Mr. Speaker, I want to thank my colleague, the member for Vancouver East, for her excellent speech and to ask her to elaborate on the new developments before us today. I would like her to comment on the spectacle of a government that has indicated its apparent support today for the U.S. missile defence program, at the same time claiming that it is against the weaponization of space.
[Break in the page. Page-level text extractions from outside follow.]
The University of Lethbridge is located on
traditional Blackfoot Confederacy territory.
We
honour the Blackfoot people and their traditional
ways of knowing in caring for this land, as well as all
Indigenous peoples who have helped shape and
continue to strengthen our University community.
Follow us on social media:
As the member has pointed out and others have said, the connection is clear. A commitment to missile defence is a commitment to the weaponization of space and a commitment to the weaponization of space contradicts Canada's long held policy and values. That point has been made by others. I want to reference the article by Jeffrey Simpson in The Globe and Mail on May 7. He wrote:
Just as the conquest of Iraq was not fundamentally about weapons of mass destruction, so the U.S. anti-ballistic missile system is not about protecting the United States from missiles. It's about placing weapons in space. If Canada joins the U.S. system--which it might do for economic reasons or because the [Liberal] government feels we have no choice--it will be approving what it has always opposed
The U.S. Missile Defense Agency has said that for missile defence to be effective there must be flights in space. It has indicated that there will be weapons systems including space-based lasers and that the space-based laser system will be composed of a constellation of high energy laser platforms operating from space. Given all of that documentation, could the member comment further on the announcement today by the Minister of National Defence?